> [EXERCISE BRIEF]
Return the part of the simulation-design passage starting at "In our simulation" and ending at "for each condition.", copied word for word.

> [EXTRACT]
□ □ □ □
In our simulation setup, we included the following factors (see Supplementary Figure S1 for a graphical depiction of some of the conditions): (1) Size of DIF-free cluster (1/3, 1/2, or 2/3 of the 24 items), (2) DIF size (0, 0.05, 0.1, 0.2, 0.4, or 0.8), (3) DIF unbalancedness (balanced and three degrees of unbalancedness), (4) sample size (500, 1000, or 2000 per group), (5) missing response proportion (0%, 20%, or 50%), and (6) location of missing values (on DIF items or DIF-free items), resulting in a 3x6x4x3x3x2 design. Note that for DIF sizes being zero, balancedness is irrelevant and for missing proportions of 0% the location of the missing values is irrelevant. We generated r = 100 data sets for each condition.
The setup includes both conditions in which the number of DIF-free items is the majority—an assumption for the iterative forward approach—as well as conditions in which it is not. In all conditions, the two DIF clusters consisted of the same number of items. The first cluster of items was generated to be DIF-free (FREE). Item difficulties of the second cluster of items (DIF1) were set to be βi2 = βi1 + a and, thus, shifted by a constant a. We chose a so that it depicts a variety of conditions from no DIF (a = 0) to large DIF (a = 0.8). This corresponds to DIF categorizations used in some large scale assessments (Dorans & Holland, 1992). As such, the second set of items was more difficult in Group 2 as compared to Group 1 and disadvantaged Group 2. Item difficulties of the third cluster of items (DIF2) were set to be βi2 = βi1 − a + c ⋅ a, with c depicting the amount of unbalancedness in DIF. c was set to be either 0, 0.5, 1.5, or 2. If c was zero, DIF was balanced. The larger c, the larger was the unbalancedness favoring Group 1. Note that with c = 2, the second and third set of items showed exactly the same amount of DIF. Thus, in this condition the two sets effectively made up one cluster. The condition with a = 0 and c = 0 is a control condition, in which all generated items are DIF-free. As most of the approaches rely on inferential statistics, we additionally varied the precision of item parameter estimation by inducing missing values. Missing values were induced as being missing completely at random either only in DIF-free items or in DIF items.
□ □ □ □
(Source data)
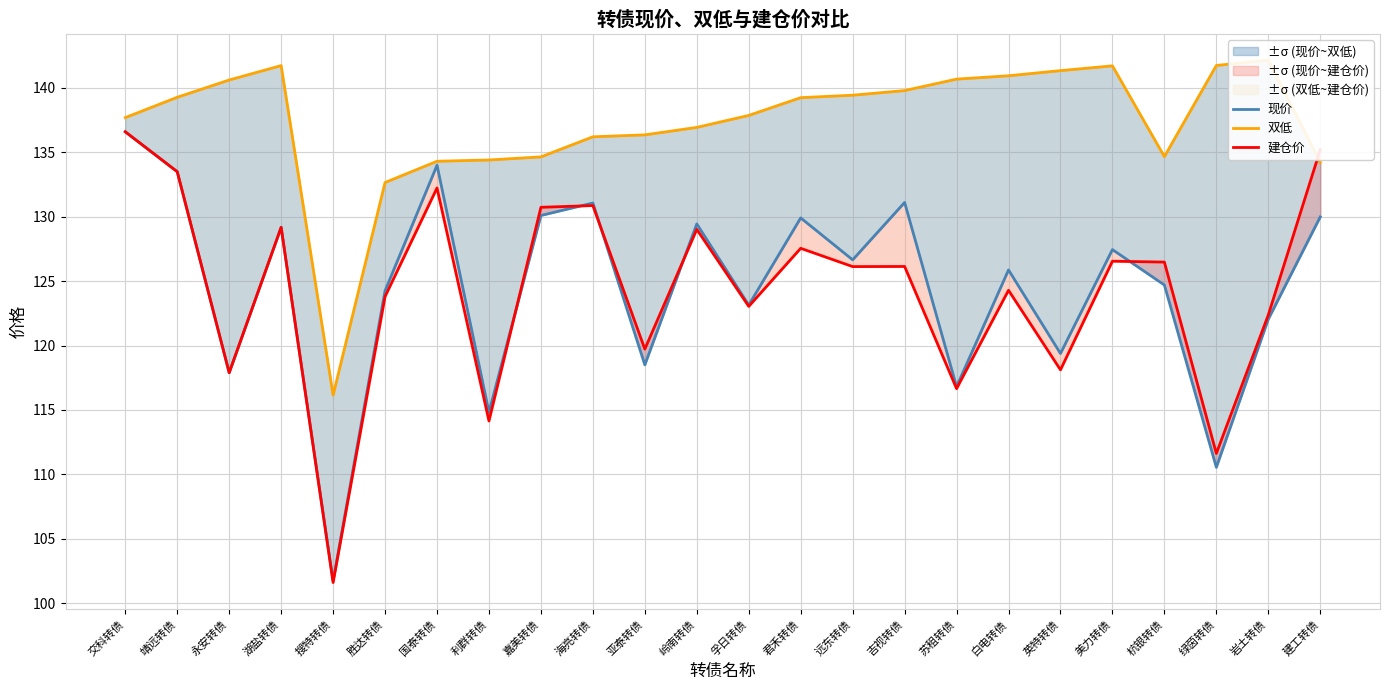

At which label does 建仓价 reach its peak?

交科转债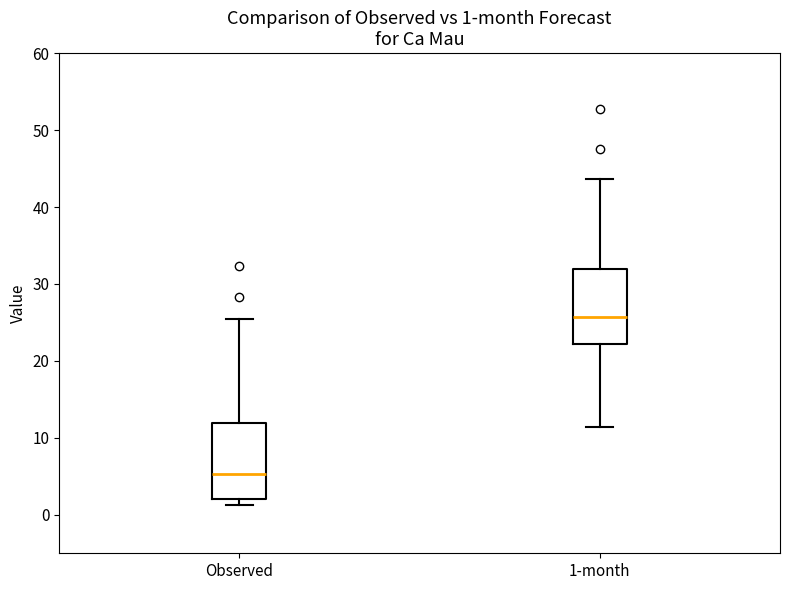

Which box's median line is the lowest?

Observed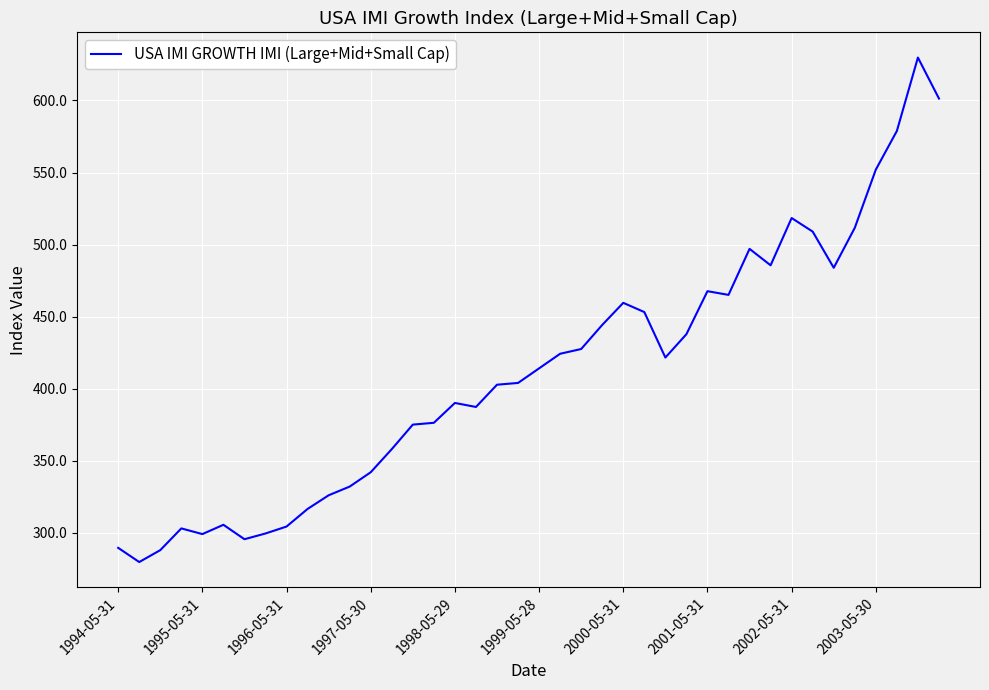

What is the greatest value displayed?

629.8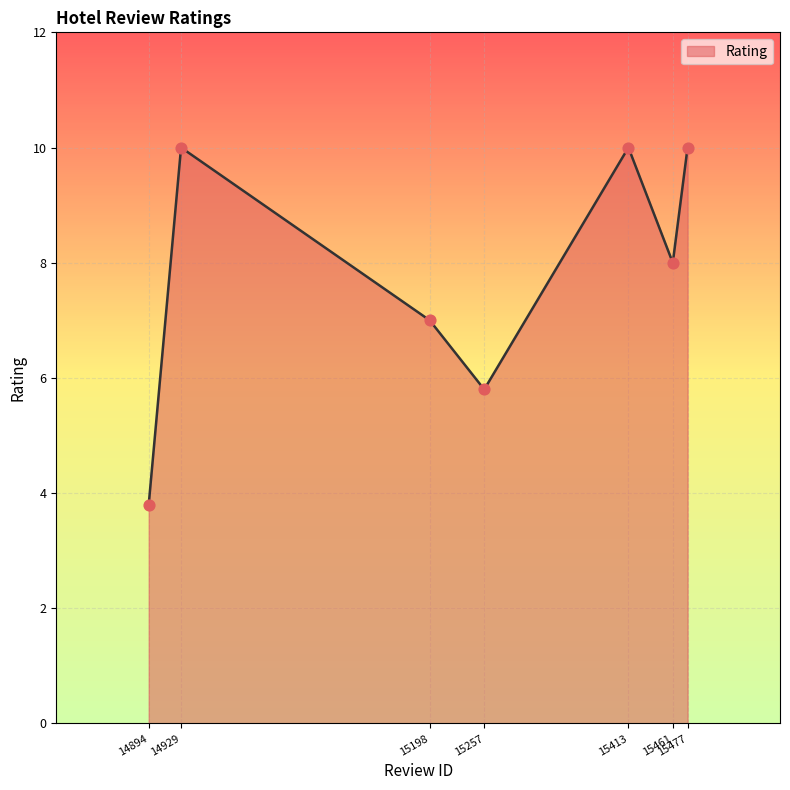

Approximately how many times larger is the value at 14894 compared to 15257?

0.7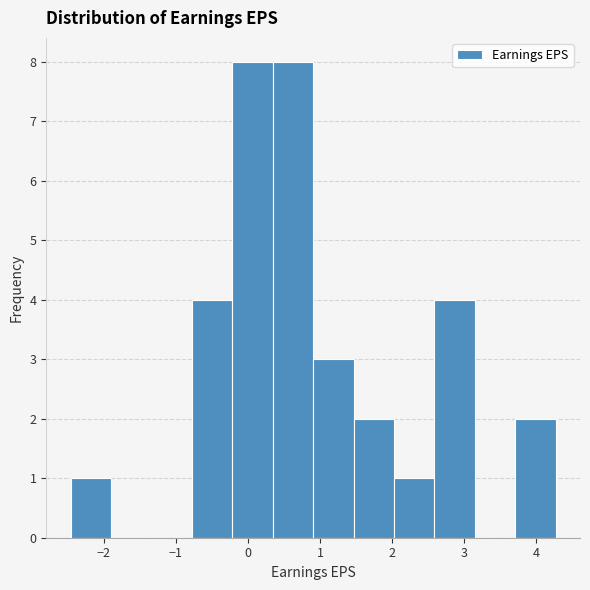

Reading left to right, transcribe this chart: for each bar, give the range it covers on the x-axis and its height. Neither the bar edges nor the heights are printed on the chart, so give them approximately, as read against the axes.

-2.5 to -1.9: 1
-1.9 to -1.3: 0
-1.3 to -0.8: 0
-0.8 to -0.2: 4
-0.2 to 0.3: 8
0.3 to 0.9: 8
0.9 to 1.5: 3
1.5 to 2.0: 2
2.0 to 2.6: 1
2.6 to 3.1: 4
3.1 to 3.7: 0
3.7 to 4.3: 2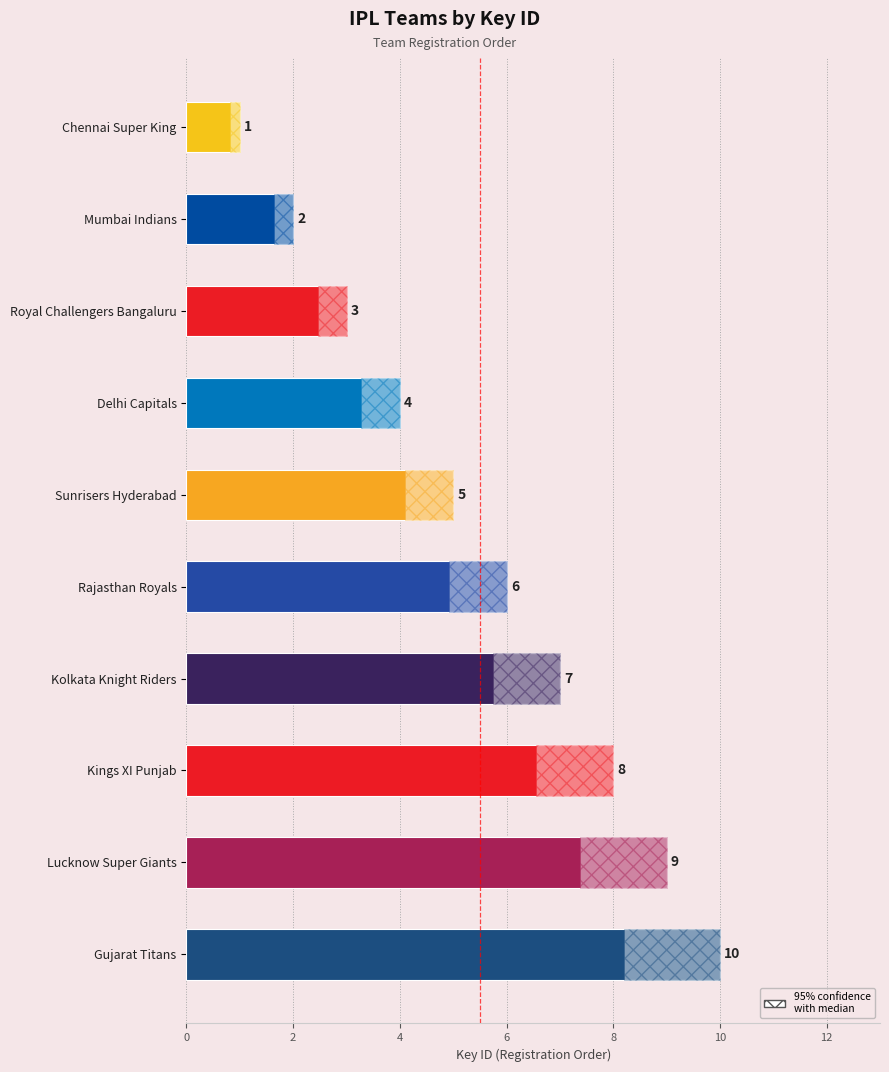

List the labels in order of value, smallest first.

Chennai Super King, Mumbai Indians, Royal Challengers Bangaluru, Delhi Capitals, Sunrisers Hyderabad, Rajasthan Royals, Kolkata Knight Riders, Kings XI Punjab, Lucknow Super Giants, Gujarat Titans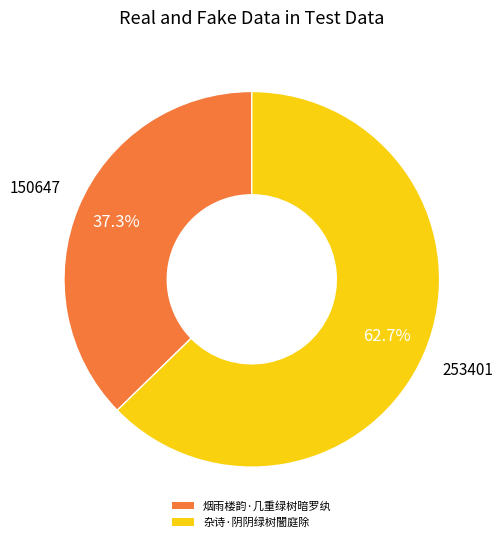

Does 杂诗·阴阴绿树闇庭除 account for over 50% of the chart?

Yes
□ □ □ □
> [TASK OUTPUT]
In our simulation setup, we included the following factors (see Supplementary Figure S1 for a graphical depiction of some of the conditions): (1) Size of DIF-free cluster (1/3, 1/2, or 2/3 of the 24 items), (2) DIF size (0, 0.05, 0.1, 0.2, 0.4, or 0.8), (3) DIF unbalancedness (balanced and three degrees of unbalancedness), (4) sample size (500, 1000, or 2000 per group), (5) missing response proportion (0%, 20%, or 50%), and (6) location of missing values (on DIF items or DIF-free items), resulting in a 3x6x4x3x3x2 design. Note that for DIF sizes being zero, balancedness is irrelevant and for missing proportions of 0% the location of the missing values is irrelevant. We generated r = 100 data sets for each condition.